What are your criteria for getting involved in a partnership? And how do you monitor and follow up the partners? 

We are working with partners that are credible and reputable to carry out these services.  They equally have an evaluation and monitoring team that monitors during and after the programme. So we get reports on annual basis that tell us who is doing what and the challenges. For instance, we are working with Fate Foundation free of charge to put digital system called “Sky is the Limit” that would be used to enable Fate Foundation to access  more and monitor their entrepreneurs or students who have passed through them. Also, some of these entrepreneurs have progressed to becoming credible businesses that we are proud of.

Why are you coming out now, after 40 years of existence?

We have supported various causes over the past three decades. It was  only eight years ago that we decided to formalise it and to also streamline it, so that instead of supporting millions of organisations, we focus on one thing, which  is providing skills that will make people to be successful. Junior Achievement is 19 years and we have been working with them for over a decade. And for affordability of health care, there are two things: accessibility and affordability. What we are doing is to create the access and manage the affordability. Accessibility is a major problem because the facility is not readily available and so they (patients) don’t have accessibility, while affordability can be managed from health insurance perspective. We have also worked on a model that will aid affordability through family, society, donors, etc. What the accessibility does is to reduce medical tourism, particularly, the $1 billion spent on health annually.

How do you select sponsors for your CSR projects?

The projects being sponsored are projects that answer certain questions. For instance, would they help improve skills? And skills can be in different forms:  technical or vocational, etc. Also, would those projects enhance the probability of recipients becoming more successful in their own ventures? If you can answer those two, I think the next question is, who are we partnering with? Do the organisations have a track record? Do our values align with them? So when we find the right partner who submits a proposal of ideas and we choose from the ideas. So far, we have committed more than 10,000 hours in providing services in the last five years. Every year, we have a budget and because we are committed to making a difference we sometimes overshoot our budget.

How do you ensure sustainability in your various projects?

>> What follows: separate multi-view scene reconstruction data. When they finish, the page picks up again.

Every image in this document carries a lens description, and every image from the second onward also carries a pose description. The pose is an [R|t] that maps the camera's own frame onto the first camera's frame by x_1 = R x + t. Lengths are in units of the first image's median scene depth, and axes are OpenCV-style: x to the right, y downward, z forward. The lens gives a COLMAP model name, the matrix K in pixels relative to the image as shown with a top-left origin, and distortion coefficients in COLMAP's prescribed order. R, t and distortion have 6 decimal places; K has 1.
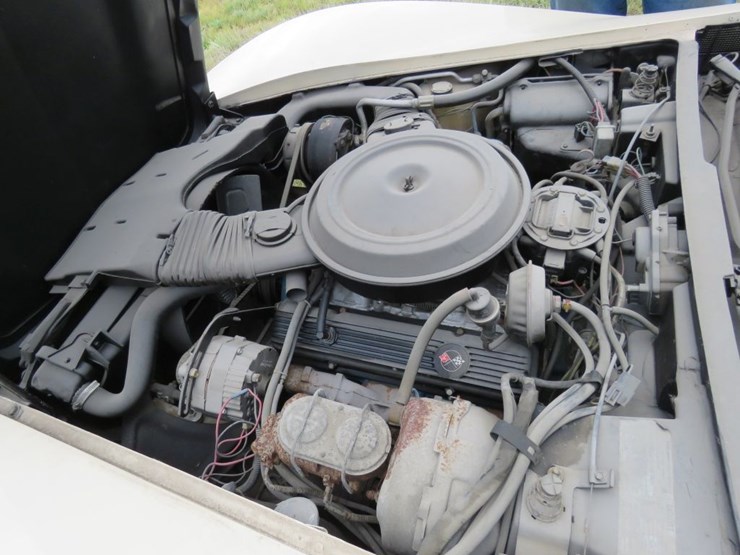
lens RADIAL K [[480.9, 0, 370.0], [0, 480.9, 277.5], [0, 0, 1]] dist [-0.003703, 0.001104]
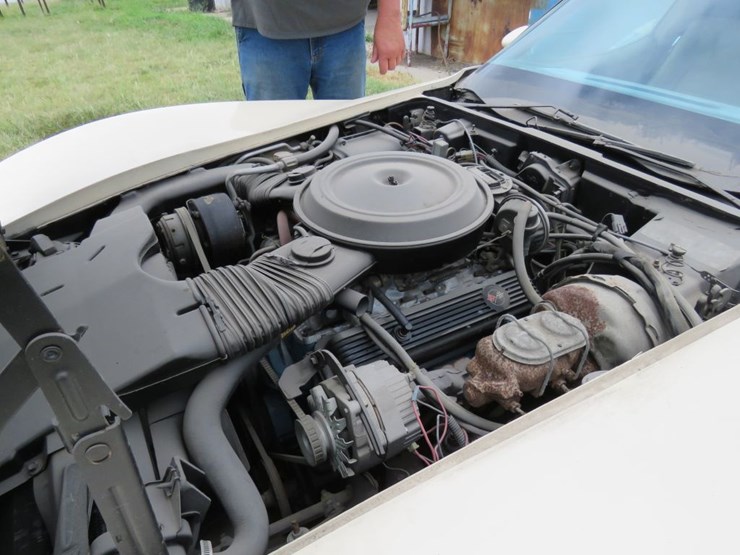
lens RADIAL K [[491.7, 0, 370.0], [0, 491.7, 277.5], [0, 0, 1]] dist [0.019465, 0.002046]
pose [[0.641982, -0.278234, 0.714455, -0.835830], [0.501764, 0.857041, -0.117104, 0.109464], [-0.579735, 0.433666, 0.689813, 0.297539]]
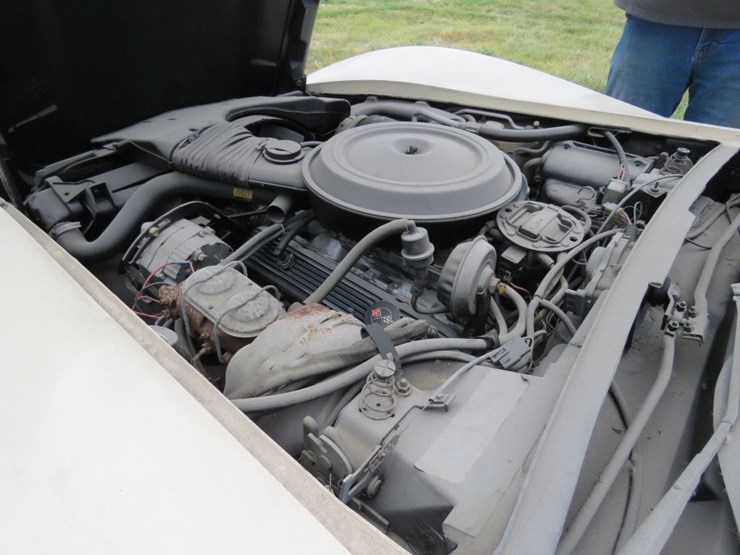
lens RADIAL K [[480.9, 0, 370.0], [0, 480.9, 277.5], [0, 0, 1]] dist [-0.003703, 0.001104]
pose [[0.913005, 0.382638, -0.141458, 0.239568], [-0.402125, 0.902517, -0.154139, 0.243811], [0.068689, 0.197613, 0.977871, 0.014044]]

The key thing for sustainability is choice of partner. The organisations that I have mentioned earlier are credible and that gives us a platform to maintain sustainability. Again, we have integrated technology in our services. So we are automating, which means less manual input and more technology driven. The third one is the involvement of our volunteers, who are both Accenture staff and Accenture Alumni and because our people are involved also gives us assurance that we have come to stay.  And lastly, the monitoring and evaluation system that has been put in place gives us impact assessment study annually that tells us how much we spent, the impact we have and the challenges. The challenges actually form the base of our focus for the following year. I am happy today that the photographer for Accenture events is one of the participants under our SMEs skills. The video and recorder passed through us, likewise, the guy that does Accenture corporate items branding is one of the students that passed through this scheme, which tells us that we are making impact.